■ Text passage ■
#####
So in the process of doing this project, I actually went through a lot with the moisture sensors. I originally used the resistance based moisture sensors which are very cheap (amazon link). This worked for a little while, but the sensors themselves corroded very fast. Here's what one of them looked like after only a week or so:

If you google these sensors, you find different opinions on the length of their lifespan. They aren't designed to be left in moist conditions, which is why the capacitive sensors are a better fit for this project.

So after realizing the resistance sensors wouldn't work, I googled for some alternatives. I switched over to the capacitive sensors because they could withstand being in soil, and seemed to have very good results overall (amazon link).

To get setup with the capacative sensors, I had to use the esp32s since the Raspberry Pi doesn't have a digital to analog converter by default. I found this YouTube video super helpful to get started:

Capacative Sensors

Learning Soldering

So when I started this project, I was fairly new to soldering. After some googling and a few attempts, I found learning it was very easy. There are a lot of great YouTube videos and articles that teach you the basics of what makes good connections etc. I also found this great kit off of amazon here.
#####
■ Entries supplied ■
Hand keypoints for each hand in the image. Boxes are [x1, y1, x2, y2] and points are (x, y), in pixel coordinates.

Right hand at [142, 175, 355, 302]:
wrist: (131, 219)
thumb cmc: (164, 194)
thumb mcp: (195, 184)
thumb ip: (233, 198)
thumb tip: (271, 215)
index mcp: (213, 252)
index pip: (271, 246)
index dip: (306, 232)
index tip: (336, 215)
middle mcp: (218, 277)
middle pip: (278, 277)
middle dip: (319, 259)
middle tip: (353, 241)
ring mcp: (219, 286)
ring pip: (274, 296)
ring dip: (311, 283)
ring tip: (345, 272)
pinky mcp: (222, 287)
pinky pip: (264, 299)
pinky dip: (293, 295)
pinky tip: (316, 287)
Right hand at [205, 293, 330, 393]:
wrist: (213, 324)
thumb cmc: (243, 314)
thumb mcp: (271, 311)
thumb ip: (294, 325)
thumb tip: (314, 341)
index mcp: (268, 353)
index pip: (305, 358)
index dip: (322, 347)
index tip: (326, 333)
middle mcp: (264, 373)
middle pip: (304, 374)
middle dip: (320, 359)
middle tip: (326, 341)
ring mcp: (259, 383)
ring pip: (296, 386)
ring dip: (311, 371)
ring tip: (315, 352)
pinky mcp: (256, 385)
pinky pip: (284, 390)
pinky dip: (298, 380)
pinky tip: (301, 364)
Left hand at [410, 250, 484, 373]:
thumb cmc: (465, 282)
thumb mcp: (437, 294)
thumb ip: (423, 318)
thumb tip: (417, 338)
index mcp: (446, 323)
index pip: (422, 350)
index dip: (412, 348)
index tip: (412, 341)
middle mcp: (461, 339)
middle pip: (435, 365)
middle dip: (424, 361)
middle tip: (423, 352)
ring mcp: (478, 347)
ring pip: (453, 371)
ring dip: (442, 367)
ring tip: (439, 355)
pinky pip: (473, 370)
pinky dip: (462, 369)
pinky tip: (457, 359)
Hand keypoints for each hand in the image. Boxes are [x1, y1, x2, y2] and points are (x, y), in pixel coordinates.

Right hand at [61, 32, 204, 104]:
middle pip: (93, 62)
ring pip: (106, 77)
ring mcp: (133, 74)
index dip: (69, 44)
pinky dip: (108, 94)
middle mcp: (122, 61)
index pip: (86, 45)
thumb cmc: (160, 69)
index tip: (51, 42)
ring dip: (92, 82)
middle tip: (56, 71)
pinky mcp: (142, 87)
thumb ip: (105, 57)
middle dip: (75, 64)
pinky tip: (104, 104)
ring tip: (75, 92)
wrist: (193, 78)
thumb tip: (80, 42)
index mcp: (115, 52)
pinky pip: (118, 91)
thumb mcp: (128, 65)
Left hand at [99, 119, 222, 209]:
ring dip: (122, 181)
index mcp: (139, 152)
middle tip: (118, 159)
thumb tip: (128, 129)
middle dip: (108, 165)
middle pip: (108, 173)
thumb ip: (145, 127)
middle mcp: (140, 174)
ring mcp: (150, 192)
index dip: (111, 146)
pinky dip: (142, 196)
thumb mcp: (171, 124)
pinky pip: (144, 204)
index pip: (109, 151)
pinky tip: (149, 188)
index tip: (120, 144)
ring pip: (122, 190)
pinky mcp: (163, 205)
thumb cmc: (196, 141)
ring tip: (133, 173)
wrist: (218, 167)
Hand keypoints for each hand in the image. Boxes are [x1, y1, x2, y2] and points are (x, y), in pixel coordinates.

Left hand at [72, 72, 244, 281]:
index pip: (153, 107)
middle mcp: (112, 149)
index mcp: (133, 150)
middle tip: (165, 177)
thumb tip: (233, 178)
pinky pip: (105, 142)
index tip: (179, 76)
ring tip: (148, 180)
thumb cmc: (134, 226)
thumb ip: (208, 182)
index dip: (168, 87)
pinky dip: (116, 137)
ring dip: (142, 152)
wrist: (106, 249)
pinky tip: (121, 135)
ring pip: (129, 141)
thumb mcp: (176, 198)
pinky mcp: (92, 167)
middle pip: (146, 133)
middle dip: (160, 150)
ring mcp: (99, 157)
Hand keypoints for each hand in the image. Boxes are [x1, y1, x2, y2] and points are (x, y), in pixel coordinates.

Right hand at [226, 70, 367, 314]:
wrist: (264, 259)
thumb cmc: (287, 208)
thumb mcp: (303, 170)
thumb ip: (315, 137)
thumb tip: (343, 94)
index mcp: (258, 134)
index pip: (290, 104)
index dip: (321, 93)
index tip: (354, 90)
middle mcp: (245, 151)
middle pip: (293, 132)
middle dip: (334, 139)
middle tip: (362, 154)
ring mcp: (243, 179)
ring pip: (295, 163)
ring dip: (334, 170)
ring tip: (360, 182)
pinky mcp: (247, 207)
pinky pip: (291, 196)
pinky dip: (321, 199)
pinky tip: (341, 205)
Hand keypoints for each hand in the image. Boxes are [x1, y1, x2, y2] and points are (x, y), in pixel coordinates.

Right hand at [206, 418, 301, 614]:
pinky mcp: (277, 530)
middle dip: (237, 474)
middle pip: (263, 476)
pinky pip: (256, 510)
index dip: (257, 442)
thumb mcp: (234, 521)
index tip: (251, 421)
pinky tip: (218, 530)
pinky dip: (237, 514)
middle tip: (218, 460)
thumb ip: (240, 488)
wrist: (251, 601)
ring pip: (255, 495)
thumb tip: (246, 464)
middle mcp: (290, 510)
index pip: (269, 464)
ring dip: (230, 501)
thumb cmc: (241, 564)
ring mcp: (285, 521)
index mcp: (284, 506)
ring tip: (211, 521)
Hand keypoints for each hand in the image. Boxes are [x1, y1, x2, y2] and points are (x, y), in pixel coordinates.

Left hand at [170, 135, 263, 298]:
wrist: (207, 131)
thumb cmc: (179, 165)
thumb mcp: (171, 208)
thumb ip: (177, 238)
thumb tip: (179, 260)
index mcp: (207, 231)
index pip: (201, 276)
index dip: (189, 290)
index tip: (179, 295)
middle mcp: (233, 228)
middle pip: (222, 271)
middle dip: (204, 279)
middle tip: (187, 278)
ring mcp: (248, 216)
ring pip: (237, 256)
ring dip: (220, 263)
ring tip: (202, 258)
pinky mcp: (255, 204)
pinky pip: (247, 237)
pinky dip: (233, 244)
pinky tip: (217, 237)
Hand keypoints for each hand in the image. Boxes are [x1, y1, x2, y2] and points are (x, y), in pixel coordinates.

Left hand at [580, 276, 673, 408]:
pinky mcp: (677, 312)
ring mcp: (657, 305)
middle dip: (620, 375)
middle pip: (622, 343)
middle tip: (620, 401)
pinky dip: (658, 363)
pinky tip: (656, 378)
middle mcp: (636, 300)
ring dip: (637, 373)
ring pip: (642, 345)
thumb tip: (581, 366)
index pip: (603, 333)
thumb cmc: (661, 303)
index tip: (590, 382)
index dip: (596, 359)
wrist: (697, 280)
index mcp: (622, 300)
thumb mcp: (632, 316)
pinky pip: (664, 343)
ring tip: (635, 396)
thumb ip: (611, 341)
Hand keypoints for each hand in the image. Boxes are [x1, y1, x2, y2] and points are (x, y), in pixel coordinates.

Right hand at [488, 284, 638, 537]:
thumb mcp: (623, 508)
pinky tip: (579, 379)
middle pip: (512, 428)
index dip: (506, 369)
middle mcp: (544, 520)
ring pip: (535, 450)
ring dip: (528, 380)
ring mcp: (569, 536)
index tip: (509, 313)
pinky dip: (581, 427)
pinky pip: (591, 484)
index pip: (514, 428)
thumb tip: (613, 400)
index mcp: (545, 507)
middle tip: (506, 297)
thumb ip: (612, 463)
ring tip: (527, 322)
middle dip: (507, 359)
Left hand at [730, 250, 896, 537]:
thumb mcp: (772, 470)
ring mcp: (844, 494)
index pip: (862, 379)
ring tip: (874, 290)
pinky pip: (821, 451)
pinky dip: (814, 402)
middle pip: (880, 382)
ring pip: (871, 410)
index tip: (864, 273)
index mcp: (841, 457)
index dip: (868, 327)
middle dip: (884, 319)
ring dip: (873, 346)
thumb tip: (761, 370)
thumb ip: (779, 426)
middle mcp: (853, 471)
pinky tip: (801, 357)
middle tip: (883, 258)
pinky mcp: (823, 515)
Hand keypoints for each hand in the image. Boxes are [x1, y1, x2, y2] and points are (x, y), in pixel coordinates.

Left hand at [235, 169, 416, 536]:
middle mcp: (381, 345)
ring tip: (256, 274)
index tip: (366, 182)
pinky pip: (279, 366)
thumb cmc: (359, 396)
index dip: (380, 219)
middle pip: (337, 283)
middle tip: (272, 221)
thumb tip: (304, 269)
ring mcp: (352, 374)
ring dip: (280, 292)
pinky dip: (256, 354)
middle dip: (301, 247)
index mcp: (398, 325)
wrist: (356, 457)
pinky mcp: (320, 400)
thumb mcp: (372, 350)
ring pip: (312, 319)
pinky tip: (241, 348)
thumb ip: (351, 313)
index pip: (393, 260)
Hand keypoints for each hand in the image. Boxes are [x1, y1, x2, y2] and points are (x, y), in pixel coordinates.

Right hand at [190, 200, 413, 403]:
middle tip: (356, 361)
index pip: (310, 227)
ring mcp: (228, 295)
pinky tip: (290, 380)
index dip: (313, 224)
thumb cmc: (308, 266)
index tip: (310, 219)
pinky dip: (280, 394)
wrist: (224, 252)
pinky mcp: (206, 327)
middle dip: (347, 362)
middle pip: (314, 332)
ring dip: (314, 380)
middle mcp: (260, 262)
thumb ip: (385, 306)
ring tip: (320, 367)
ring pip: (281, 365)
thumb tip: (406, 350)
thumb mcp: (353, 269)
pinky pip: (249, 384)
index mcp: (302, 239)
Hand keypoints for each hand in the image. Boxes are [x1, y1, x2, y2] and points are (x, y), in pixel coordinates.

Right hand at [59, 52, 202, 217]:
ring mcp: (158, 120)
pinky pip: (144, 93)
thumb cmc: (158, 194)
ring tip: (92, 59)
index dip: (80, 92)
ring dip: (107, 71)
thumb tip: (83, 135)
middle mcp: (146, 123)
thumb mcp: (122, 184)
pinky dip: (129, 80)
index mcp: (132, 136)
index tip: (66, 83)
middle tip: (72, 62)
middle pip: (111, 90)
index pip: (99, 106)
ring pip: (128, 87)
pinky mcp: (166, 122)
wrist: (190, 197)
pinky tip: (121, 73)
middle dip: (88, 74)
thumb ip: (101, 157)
#####
■ Problems to work on ■
a: According to the moisture sensor text, why did the capacitive sensors require the esp32s?
b: Decide whether each statement agrees with the moisture sensor text. Answer yes or no, and quote the words that decide it. (i) The resistance-based sensors corroded within about a week. (ii) The writer already had a lot of soldering experience at the start of the project. (iii) The capacitive sensors were chosen because they could hold up in soil.
c: Carry the moisture sensor text forward from its last sentence.

■ Your written answers ■
a: The Raspberry Pi doesn't have a digital to analog converter by default.

b:
(i) Yes: "the sensors themselves corroded very fast. Here's what one of them looked like after only a week or so"
(ii) No: "I was fairly new to soldering"
(iii) Yes: "I switched over to the capacitive sensors because they could withstand being in soil"

c:
I also got some cheap wire from my local Home Depot and was able to solder the connections for the wiring I used. This was important so I could route all the wires to the little wooden box that I had to conceal everything. In order to route the wires neatly, I had to solder cables to the leads for the motors. Here is one of the connections I made:

To cover the exposed connections, I also used Heat Shrink that you can get at any hardware store (this is the black covering you see in the image). I used my wife's extra hair dryer to heat them in place overtop of the exposed connection.

I also used zipties to hide the wires behind the assembly. As you saw in the intro picture, this keeps the wires neatly hidden away from view.

Here's the wires neatly setup behind the shelf.

Lessons Learned

So in the process of doing this, I learned quite a few lessons. All parts of this project I built and rebuilt a few times. This really reinforced the need for iterating through problems, and also having patience. I also had a few funny things that happened along the way:

  • In the first iteration of the project, I had the moisture sensors text me when the plant would need watering. The resistive sensors I used were super cheap, and after a short time the wire for the sensor trigger crossed one day. This ended up with me receiving 400 text messages one morning while going on a walk.
  • When you work with an automated system, it will run on its own. I didn't think about this until I swapped out our plants one day, and left the sensors out in the open(dry). This resulted in the sensors thinking that there was no water. So when the daily cron job ran for watering, it thought there was no water so shot water out of the water pumps into our kitchen. This was fun to clean up afterwards.
  • The esp32s can be a little bit flaky sometimes. I've had to restart them a few times when they stopped working, but they have small power buttons directly on the microcontroller so this is very easy.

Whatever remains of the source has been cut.